* _TASK BRIEF_: With the line containing "middle tip: (186, 50)" as the starting point, output every line of the data below through its final line, character for character.

* _Named joint coordinates_:
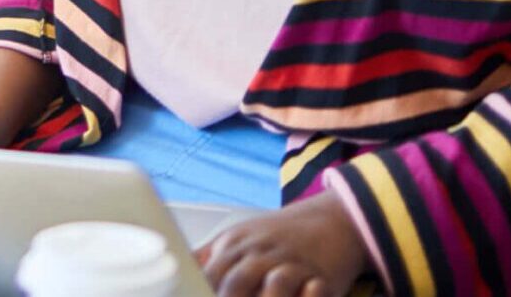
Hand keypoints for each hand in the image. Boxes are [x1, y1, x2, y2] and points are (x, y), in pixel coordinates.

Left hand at [196, 192, 369, 296]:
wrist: (328, 220)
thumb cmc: (276, 237)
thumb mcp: (239, 239)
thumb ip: (210, 257)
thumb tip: (183, 266)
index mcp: (235, 244)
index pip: (210, 274)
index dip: (202, 290)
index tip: (196, 295)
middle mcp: (261, 254)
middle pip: (237, 283)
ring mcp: (291, 266)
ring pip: (274, 288)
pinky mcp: (321, 279)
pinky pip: (312, 294)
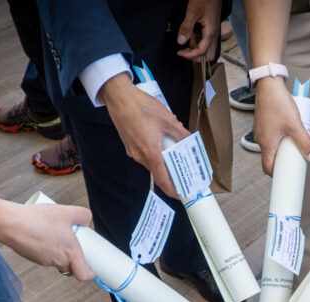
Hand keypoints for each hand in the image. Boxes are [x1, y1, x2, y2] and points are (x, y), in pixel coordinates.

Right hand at [0, 197, 94, 280]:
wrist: (11, 224)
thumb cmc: (38, 219)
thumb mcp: (66, 211)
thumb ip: (82, 215)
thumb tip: (87, 220)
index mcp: (70, 252)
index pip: (83, 275)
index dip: (89, 274)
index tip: (92, 270)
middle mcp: (58, 260)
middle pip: (71, 267)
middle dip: (74, 259)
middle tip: (75, 245)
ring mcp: (44, 261)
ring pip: (57, 261)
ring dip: (60, 252)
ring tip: (56, 234)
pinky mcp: (33, 258)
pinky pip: (45, 256)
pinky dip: (47, 249)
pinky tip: (43, 234)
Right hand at [101, 74, 189, 197]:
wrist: (119, 97)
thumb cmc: (141, 107)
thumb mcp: (168, 120)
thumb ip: (181, 134)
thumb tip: (190, 142)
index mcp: (151, 153)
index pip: (162, 180)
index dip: (171, 190)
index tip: (180, 195)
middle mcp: (140, 156)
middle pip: (158, 172)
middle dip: (171, 174)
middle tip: (184, 172)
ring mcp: (132, 151)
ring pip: (151, 162)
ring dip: (163, 161)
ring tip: (175, 153)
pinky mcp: (129, 145)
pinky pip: (144, 154)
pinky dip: (155, 153)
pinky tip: (161, 141)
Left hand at [177, 0, 221, 60]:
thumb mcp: (192, 12)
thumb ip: (186, 28)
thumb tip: (181, 41)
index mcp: (210, 32)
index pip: (201, 52)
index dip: (190, 55)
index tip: (180, 52)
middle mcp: (214, 35)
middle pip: (208, 55)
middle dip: (196, 56)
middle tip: (186, 50)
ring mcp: (214, 32)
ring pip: (208, 49)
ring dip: (197, 47)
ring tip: (189, 36)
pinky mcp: (212, 29)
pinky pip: (206, 41)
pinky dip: (199, 41)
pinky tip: (193, 33)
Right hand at [252, 77, 309, 175]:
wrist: (269, 85)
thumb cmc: (278, 103)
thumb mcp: (295, 125)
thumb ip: (304, 143)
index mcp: (267, 144)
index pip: (268, 167)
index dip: (277, 173)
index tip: (286, 174)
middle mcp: (261, 139)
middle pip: (274, 155)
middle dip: (288, 155)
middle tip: (299, 153)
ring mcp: (261, 131)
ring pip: (276, 143)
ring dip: (289, 142)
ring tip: (302, 134)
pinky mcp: (263, 123)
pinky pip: (274, 134)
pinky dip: (284, 133)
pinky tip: (294, 124)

* _RESPONSE_:
middle tip: (186, 50)
ring mcp: (214, 32)
ring pip: (208, 49)
ring dip: (197, 47)
ring tip: (189, 36)
pinky mcp: (212, 29)
pinky pip: (206, 41)
pinky dip: (199, 41)
pinky tip: (193, 33)
Right hand at [252, 77, 309, 175]:
wrist: (269, 85)
thumb cmc: (278, 103)
thumb mcp: (295, 125)
thumb ip: (304, 143)
index mcp: (267, 144)
index pip: (268, 167)
index dip: (277, 173)
index tip: (286, 174)
middle mcp: (261, 139)
middle pip: (274, 155)
middle dip: (288, 155)
middle tip: (299, 153)
ring mcp: (261, 131)
ring pip: (276, 143)
ring dip: (289, 142)
ring tip: (302, 134)
pinky mcp: (263, 123)
pinky pip: (274, 134)
pinky dip: (284, 133)
pinky tip: (294, 124)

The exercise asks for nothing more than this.